» **Objectif 1**: Recopiez à l'identique les lignes enregistrées ci-dessous, en commençant à la ligne qui contient « family: Carditidae » et en vous arrêtant après celle qui contient « genus: Maxates ».

» **Texte présenté**:

++++++++

Présentation du livre

Après trente années de projets et dix ans de discussion, la réforme du droit des entreprises en difficulté, organisée par les lois des 17 juillet et 8 août 1997, est entrée en vigueur le 1er janvier 1998.

La nécessité de cette réforme était évidente. La loi qui régissait les faillites datait de 1851, et celle sur les concordats de 1948. Ces lois avaient été conçues pour une autre époque. Elles n’envisageaient autre chose que la faillite de boutiquiers, au demeurant exceptionnelle : dans la période de quinze ans allant de 1830 à 1844, il n’y avait pas dix faillites par an dans tout le pays ! Demeurées inchangées, elles se trouvaient depuis longtemps dépassées par les faits. D’où ce constat du Professeur de Leval, en 1984 : Le droit de la faillite, c’est trop souvent la faillite du droit. Aussi le législateur de 1997 a-t-il voulu instituer un cadre plus approprié pour faire face aux difficultés d’entreprises.

La réforme de 1997. Grandes lignes. Cette réforme a d’abord comporté un volet préventif. Une série de nouvelles mesures de sauvegarde ont été prévues en cas de pertes financières, subies ou prévues : les délibérations obligatoires des administrateurs et gérants, la procédure d’alerte des commissaires-réviseurs, l’intervention des organismes régionaux d’assistance aux entreprise en difficulté. Le dépistage et les enquêtes commerciales des tribunaux de commerce ont été réorganisés. Un dessaisissement provisoire du commerçant défaillant a été prévu en cas d’absolue nécessité.

La réglementation du concordat a été totalement repensée. Le nouveau concordat a depuis lors pour fonction essentielle d’assurer la continuité de l’entreprise lorsque celle-ci est menacée. Les conditions, le déroulement et les effets de cette procédure ont été fondamentalement réaménagés.

Le régime de la faillite a été mis au jour. Mais, au-delà d’un « lifting », la réforme a apporté de nombreuses innovations importantes, comme la suppression de la faillite d’office, l’excusabilité et la décharge du failli et la consécration des droits du vendeur en matière de réserve de propriété et de privilège.

Enfin le volet répressif du droit de l’entreprise en difficulté a été adapté. Les créanciers lésés ont été autorisés à demander au tribunal de commerce de prononcer des interdictions professionnelles à l’égard des dirigeants de droit ou de fait ayant contribué à la faillite par une faute grave et caractérisée. Une nouvelle infraction, l’abus de biens sociaux, a été instituée : elle sanctionne tout dirigeant d’une société ou d’une asbl qui a fait des biens ou du crédit de la personne morale un usage significativement préjudiciable à celle-ci ou à ses créanciers ou associés.

Peu après la réforme, Me Alain Zenner a consacré au droit des entreprises en difficulté un traité publié par la maison Larcier en 1998 sous le titre Dépistage, Faillites & concordats. La critique et la pratique ont manifestement apprécié cet ouvrage, qui a par ailleurs été couronné par le prix scientifique de la Fondation Jean Bastin.

Limites de la réforme. Evaluation juridique. Comme toute réforme, celle-ci comportait des limites.

++++++++

» **Objectif 2**: Reproduisez à l'identique le passage de la présentation du livre qui débute aux mots « La réglementation du » et s'arrête après les mots « été fondamentalement réaménagés. ».

Entrées enregistrées:
++++++++

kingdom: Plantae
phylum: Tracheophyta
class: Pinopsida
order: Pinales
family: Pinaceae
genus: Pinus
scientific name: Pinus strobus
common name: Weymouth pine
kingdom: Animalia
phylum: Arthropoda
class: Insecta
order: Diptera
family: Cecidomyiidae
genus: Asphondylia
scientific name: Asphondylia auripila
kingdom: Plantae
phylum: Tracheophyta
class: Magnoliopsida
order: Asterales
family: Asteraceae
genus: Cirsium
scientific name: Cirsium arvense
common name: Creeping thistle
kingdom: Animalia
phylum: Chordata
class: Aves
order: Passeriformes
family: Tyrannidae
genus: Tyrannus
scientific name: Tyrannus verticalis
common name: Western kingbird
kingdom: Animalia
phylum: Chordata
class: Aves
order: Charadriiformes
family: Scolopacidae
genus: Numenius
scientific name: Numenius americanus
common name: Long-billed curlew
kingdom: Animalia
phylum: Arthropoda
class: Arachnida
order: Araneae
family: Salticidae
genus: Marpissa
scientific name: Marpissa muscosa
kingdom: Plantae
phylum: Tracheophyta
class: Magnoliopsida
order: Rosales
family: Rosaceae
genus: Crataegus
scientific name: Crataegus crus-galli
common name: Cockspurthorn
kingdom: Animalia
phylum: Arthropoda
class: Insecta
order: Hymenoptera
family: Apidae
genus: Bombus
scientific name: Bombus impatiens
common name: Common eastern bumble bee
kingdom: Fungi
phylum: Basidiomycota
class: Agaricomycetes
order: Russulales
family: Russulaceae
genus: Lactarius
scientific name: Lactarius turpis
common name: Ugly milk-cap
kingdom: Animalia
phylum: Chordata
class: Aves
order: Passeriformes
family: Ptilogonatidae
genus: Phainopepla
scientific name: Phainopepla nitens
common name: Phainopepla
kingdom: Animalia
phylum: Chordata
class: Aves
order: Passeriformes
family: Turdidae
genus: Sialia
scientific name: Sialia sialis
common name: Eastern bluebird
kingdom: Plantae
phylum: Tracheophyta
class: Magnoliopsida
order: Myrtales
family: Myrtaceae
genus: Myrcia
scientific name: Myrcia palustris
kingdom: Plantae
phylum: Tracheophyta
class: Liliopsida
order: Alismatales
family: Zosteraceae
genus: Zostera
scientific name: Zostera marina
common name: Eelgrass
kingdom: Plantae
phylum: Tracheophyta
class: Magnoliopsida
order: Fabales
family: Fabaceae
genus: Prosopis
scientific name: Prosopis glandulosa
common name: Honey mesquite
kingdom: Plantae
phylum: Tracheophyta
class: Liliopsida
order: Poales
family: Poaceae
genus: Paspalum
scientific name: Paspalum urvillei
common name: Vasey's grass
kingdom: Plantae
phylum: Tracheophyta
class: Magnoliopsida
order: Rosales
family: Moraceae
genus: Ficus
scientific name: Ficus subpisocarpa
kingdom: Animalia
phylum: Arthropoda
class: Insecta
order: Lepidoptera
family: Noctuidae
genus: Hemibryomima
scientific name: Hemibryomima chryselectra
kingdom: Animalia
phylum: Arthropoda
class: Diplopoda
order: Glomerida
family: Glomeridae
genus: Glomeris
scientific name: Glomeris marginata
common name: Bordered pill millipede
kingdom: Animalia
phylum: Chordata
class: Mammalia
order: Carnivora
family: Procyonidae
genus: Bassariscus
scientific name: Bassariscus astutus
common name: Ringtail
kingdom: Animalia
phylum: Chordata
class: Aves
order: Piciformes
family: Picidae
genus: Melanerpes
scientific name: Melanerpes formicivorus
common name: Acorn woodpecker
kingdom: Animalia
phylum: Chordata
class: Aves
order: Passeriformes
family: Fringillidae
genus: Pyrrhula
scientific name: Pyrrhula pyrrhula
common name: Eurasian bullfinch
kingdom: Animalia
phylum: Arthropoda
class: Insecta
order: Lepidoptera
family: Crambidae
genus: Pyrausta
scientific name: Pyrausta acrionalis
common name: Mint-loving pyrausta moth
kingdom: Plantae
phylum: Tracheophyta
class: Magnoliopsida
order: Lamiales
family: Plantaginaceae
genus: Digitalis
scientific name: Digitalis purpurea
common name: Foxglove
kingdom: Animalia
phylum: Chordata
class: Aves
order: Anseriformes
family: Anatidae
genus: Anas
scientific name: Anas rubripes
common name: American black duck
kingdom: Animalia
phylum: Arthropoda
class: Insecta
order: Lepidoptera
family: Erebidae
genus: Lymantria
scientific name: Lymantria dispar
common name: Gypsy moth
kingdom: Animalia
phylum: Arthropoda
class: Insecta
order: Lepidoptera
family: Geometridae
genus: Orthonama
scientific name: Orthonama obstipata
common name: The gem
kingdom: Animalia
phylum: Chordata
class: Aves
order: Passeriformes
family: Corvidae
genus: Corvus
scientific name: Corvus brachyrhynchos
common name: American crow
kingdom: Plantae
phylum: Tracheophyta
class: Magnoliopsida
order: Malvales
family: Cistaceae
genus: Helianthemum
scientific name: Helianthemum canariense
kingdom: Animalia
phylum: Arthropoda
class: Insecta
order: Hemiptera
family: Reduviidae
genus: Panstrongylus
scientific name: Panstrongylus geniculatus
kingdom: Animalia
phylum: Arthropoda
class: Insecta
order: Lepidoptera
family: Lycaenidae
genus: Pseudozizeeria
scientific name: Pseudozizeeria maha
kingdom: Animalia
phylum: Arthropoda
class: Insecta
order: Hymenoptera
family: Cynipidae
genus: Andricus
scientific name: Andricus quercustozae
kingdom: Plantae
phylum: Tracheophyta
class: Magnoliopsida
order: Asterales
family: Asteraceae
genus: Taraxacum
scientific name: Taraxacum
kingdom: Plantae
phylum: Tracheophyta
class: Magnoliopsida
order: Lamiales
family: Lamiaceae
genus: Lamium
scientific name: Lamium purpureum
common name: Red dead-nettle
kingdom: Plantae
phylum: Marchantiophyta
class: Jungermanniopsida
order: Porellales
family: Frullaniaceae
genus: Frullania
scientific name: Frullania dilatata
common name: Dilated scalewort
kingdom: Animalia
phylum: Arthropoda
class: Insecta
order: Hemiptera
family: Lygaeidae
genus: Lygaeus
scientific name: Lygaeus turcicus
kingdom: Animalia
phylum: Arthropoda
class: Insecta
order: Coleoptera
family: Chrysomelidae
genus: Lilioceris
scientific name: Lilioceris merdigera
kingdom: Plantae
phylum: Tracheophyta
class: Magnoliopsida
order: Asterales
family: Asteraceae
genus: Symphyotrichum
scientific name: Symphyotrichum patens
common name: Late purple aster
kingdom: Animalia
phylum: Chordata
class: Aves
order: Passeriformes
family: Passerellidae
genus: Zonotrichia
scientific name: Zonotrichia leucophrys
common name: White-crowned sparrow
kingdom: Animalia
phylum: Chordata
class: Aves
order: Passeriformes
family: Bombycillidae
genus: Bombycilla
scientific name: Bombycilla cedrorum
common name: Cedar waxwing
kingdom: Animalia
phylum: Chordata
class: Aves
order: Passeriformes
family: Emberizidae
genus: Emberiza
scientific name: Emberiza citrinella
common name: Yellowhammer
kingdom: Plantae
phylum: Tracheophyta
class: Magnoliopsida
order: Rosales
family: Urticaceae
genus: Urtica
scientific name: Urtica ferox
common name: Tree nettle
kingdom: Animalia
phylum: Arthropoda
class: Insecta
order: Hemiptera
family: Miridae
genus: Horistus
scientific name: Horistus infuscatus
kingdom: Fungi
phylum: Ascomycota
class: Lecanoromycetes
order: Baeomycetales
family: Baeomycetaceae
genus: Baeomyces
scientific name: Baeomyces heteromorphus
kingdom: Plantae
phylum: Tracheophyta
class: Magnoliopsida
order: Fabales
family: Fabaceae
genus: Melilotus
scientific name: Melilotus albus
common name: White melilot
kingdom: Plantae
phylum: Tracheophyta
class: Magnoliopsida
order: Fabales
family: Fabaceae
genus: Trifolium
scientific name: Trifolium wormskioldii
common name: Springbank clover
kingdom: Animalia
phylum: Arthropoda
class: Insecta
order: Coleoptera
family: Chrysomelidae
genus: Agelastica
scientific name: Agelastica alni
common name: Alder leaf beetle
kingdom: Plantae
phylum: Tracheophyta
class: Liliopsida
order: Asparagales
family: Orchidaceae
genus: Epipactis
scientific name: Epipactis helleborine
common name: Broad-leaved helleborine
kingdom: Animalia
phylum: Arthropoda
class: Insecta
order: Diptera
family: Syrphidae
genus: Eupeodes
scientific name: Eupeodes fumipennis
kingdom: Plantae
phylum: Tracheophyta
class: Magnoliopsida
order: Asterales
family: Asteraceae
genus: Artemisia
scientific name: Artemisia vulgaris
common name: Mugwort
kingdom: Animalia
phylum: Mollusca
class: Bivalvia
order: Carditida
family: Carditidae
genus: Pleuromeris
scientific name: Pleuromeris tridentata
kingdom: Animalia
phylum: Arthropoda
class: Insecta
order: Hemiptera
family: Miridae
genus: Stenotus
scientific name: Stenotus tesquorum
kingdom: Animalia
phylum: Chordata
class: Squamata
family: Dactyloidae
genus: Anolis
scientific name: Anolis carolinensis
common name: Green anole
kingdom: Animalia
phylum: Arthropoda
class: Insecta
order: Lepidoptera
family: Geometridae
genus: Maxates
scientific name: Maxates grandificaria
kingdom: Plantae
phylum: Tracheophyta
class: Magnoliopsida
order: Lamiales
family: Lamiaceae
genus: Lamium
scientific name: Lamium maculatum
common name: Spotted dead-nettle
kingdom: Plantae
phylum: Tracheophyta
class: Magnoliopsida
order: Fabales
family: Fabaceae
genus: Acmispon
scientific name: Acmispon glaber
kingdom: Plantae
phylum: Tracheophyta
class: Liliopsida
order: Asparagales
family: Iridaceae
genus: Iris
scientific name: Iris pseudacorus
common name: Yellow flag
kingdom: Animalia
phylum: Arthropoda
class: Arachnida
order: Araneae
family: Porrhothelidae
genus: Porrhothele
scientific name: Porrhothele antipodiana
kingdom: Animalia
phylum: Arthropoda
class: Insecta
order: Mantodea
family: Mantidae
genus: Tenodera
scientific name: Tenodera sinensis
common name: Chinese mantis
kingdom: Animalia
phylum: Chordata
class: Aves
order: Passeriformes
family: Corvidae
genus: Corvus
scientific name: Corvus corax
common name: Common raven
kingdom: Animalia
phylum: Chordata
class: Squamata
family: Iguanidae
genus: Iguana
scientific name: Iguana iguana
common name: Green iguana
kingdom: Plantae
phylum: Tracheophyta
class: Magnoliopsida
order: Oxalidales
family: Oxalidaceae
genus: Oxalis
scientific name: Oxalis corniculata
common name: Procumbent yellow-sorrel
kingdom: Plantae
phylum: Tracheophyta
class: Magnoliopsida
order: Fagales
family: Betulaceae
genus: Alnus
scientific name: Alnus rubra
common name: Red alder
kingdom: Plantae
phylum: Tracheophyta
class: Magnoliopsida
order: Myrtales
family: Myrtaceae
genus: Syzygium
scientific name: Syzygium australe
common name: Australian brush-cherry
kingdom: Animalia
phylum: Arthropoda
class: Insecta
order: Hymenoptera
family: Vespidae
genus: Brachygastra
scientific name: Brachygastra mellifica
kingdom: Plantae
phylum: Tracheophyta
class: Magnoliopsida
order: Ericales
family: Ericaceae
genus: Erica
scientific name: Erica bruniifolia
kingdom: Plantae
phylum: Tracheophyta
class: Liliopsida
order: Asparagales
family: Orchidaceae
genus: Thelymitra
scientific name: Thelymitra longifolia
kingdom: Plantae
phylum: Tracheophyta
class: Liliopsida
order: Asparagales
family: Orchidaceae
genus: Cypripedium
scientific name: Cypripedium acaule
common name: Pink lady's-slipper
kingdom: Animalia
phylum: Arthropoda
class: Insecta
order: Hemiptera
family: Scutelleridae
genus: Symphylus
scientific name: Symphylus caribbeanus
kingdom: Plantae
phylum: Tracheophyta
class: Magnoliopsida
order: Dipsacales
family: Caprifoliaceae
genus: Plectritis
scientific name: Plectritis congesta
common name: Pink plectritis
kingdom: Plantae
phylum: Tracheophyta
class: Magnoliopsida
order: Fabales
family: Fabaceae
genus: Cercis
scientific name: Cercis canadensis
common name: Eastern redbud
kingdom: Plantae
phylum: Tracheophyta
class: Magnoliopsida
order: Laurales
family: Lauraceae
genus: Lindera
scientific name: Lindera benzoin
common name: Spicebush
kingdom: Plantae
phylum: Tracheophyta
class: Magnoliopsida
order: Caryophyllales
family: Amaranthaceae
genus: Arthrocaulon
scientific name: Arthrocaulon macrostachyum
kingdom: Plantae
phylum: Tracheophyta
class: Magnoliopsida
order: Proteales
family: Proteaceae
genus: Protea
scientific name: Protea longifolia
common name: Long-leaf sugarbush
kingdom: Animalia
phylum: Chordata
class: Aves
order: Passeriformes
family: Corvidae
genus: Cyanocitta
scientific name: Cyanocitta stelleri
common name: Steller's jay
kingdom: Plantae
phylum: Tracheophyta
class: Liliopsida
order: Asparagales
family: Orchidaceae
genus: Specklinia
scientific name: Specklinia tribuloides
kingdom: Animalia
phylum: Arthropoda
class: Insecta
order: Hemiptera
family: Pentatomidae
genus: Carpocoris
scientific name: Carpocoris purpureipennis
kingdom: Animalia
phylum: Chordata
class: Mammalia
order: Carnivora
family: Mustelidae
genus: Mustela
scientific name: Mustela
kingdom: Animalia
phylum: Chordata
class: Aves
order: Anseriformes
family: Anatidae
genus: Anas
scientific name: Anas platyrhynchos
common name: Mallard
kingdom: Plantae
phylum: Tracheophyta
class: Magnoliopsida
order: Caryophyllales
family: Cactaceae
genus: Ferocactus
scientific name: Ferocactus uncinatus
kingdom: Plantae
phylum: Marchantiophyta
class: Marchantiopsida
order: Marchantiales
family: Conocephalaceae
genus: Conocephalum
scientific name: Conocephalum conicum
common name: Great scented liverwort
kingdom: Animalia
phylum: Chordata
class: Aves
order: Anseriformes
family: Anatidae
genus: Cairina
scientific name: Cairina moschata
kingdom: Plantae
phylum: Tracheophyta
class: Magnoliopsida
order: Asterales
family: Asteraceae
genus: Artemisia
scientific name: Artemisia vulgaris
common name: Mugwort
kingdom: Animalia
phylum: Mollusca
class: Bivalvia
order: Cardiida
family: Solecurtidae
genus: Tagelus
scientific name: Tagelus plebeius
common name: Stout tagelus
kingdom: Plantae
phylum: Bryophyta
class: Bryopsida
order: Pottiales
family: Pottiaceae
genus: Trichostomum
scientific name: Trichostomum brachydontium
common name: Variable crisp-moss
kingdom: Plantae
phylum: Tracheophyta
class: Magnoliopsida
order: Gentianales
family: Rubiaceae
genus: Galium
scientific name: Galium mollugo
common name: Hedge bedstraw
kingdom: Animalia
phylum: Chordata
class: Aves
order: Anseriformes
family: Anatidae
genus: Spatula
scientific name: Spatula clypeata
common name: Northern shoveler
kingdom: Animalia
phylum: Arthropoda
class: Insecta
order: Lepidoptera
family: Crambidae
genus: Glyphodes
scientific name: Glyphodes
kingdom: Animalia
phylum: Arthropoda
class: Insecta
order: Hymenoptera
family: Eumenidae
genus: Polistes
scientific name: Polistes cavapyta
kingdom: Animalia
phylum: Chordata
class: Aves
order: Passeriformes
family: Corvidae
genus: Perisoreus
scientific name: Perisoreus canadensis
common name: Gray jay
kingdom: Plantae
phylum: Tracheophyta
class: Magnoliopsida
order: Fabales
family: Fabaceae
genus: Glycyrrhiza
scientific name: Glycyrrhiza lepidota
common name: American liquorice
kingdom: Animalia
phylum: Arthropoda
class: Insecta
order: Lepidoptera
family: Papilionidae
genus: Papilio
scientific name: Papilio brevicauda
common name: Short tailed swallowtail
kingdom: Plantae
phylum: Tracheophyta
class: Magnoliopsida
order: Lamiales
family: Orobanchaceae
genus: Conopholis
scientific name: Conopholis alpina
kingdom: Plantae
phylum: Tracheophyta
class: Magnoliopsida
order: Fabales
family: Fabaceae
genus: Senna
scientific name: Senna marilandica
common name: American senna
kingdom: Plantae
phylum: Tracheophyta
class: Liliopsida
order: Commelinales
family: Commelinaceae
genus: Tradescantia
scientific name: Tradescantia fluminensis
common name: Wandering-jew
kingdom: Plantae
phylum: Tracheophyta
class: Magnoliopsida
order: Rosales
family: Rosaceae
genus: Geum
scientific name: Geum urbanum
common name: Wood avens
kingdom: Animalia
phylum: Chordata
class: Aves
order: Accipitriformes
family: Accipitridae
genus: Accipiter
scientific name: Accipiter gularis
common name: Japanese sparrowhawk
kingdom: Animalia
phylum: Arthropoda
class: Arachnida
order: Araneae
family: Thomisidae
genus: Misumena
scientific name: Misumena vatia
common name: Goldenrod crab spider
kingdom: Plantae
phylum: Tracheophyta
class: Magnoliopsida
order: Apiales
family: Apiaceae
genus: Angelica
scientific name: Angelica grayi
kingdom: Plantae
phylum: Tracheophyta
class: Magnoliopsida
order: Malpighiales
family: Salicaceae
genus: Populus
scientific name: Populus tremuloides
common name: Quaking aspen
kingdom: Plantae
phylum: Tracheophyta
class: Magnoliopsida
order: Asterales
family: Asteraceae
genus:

++++++++

» **Solution 1**:
family: Carditidae
genus: Pleuromeris
scientific name: Pleuromeris tridentata
kingdom: Animalia
phylum: Arthropoda
class: Insecta
order: Hemiptera
family: Miridae
genus: Stenotus
scientific name: Stenotus tesquorum
kingdom: Animalia
phylum: Chordata
class: Squamata
family: Dactyloidae
genus: Anolis
scientific name: Anolis carolinensis
common name: Green anole
kingdom: Animalia
phylum: Arthropoda
class: Insecta
order: Lepidoptera
family: Geometridae
genus: Maxates

» **Solution 2**:
La réglementation du concordat a été totalement repensée. Le nouveau concordat a depuis lors pour fonction essentielle d’assurer la continuité de l’entreprise lorsque celle-ci est menacée. Les conditions, le déroulement et les effets de cette procédure ont été fondamentalement réaménagés.